Most enterprises have business critical code that is well maintained and high performance. The switching costs to rewrite or port this code can often prevent adoption of new frameworks due to the level of technical debt. Adding another level of indirection through network proxies often results in an unacceptable performance hit. This problem is particularly acute in edge compute workloads where high throughput sensors feed real-time processing and storage pipelines. Illuminate Technologies’ threat detection solutions for 5G networks apply Spark and custom Data Sources to implement this workload efficiently. In this talk we pursue an alternative approach of integrating proven native code with the power of the Spark DataSourceV2 API. This allows the power of the Spark platform for ETL, structured streaming and data formatting to be combined with the data processing logic of existing code.
The talk will walkthrough the structure of a custom datasource that can be used in streaming or file modes that wraps a native C++ processing engine in a single JAR. Techniques such as JNI wrappers, autoloading shared libraries and maven build integration will be shown. The talk will also cover pitfalls such as multiplatform support and library dependencies. The talk will include demos, benchmarks and framework code will be made available on github.

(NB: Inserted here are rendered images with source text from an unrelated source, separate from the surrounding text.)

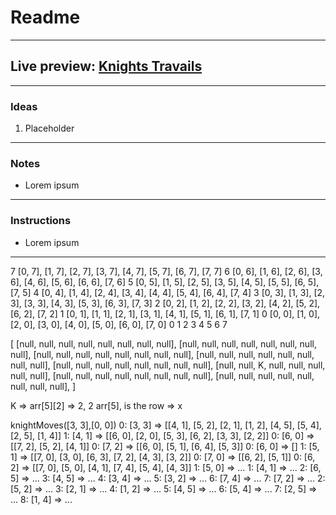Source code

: # Readme
---
## Live preview: [Knights Travails](https://mikeycos.github.io/theOdinProject/javaScript/projects/knights-travails/dist/)
---
### Ideas
1. Placeholder
---
### Notes
* Lorem ipsum
---
### Instructions
* Lorem ipsum
---

7 [0, 7], [1, 7], [2, 7], [3, 7], [4, 7], [5, 7], [6, 7], [7, 7]
6 [0, 6], [1, 6], [2, 6], [3, 6], [4, 6], [5, 6], [6, 6], [7, 6]
5 [0, 5], [1, 5], [2, 5], [3, 5], [4, 5], [5, 5], [6, 5], [7, 5]
4 [0, 4], [1, 4], [2, 4], [3, 4], [4, 4], [5, 4], [6, 4], [7, 4]
3 [0, 3], [1, 3], [2, 3], [3, 3], [4, 3], [5, 3], [6, 3], [7, 3]
2 [0, 2], [1, 2], [2, 2], [3, 2], [4, 2], [5, 2], [6, 2], [7, 2]
1 [0, 1], [1, 1], [2, 1], [3, 1], [4, 1], [5, 1], [6, 1], [7, 1]
0 [0, 0], [1, 0], [2, 0], [3, 0], [4, 0], [5, 0], [6, 0], [7, 0]
    0       1       2       3       4       5       6       7 

[
    [null, null, null, null, null, null, null, null],
    [null, null, null, null, null, null, null, null],
    [null, null, null, null, null, null, null, null],
    [null, null, null, null, null, null, null, null],
    [null, null, null, null, null, null, null, null],
    [null, null, K, null, null, null, null, null],
    [null, null, null, null, null, null, null, null],
    [null, null, null, null, null, null, null, null],
]

K => arr[5][2] => 2, 2
arr[5], is the row => x

<!-- knightMoves([0,0],[7,7]) == [[0,0],[2,1],[4,2],[6,3],[4,4],[6,5],[7,7]] -->


knightMoves([3, 3],[0, 0])
0: [3, 3] => [[4, 1], [5, 2], [2, 1], [1, 2], [4, 5], [5, 4], [2, 5], [1, 4]]
1: [4, 1] => [[6, 0], [2, 0], [5, 3], [6, 2], [3, 3], [2, 2]]
  0: [6, 0] => [[7, 2], [5, 2], [4, 1]]
    0: [7, 2] => [[6, 0], [5, 1], [6, 4], [5, 3]]
      0: [6, 0] => []
      1: [5, 1] => [[7, 0], [3, 0], [6, 3], [7, 2], [4, 3], [3, 2]]
        0: [7, 0] => [[6, 2], [5, 1]]
          0: [6, 2] => [[7, 0], [5, 0], [4, 1], [7, 4], [5, 4], [4, 3]]
          1: [5, 0] => ...
  1: [4, 1] => ...
  2: [6, 5] => ...
  3: [4, 5] => ...
  4: [3, 4] => ...
  5: [3, 2] => ...
  6: [7, 4] => ...
  7: [7, 2] => ...
2: [5, 2] => ...
3: [2, 1] => ...
4: [1, 2] => ...
5: [4, 5] => ...
6: [5, 4] => ...
7: [2, 5] => ...
8: [1, 4] => ...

Doug Carson is a Solutions Architect working for Illuminate Technologies in Edinburgh. During his career he has architected measurement and processing solutions for leading edge telecoms technologies such as intelligent networks, voice over packet, mobile networks and recently, virtualized networks. He holds nine patents in telecommunications protocol processing techniques. He has been using Spark since 2015 and is a co-author of a paper that applied genetic improvement to Spark queries presented at the BCS Real AI 2015 conference and GECCO '16. He is currently using Spark for cyber threat detection in our telecommunications infrastructure that employs custom datasources.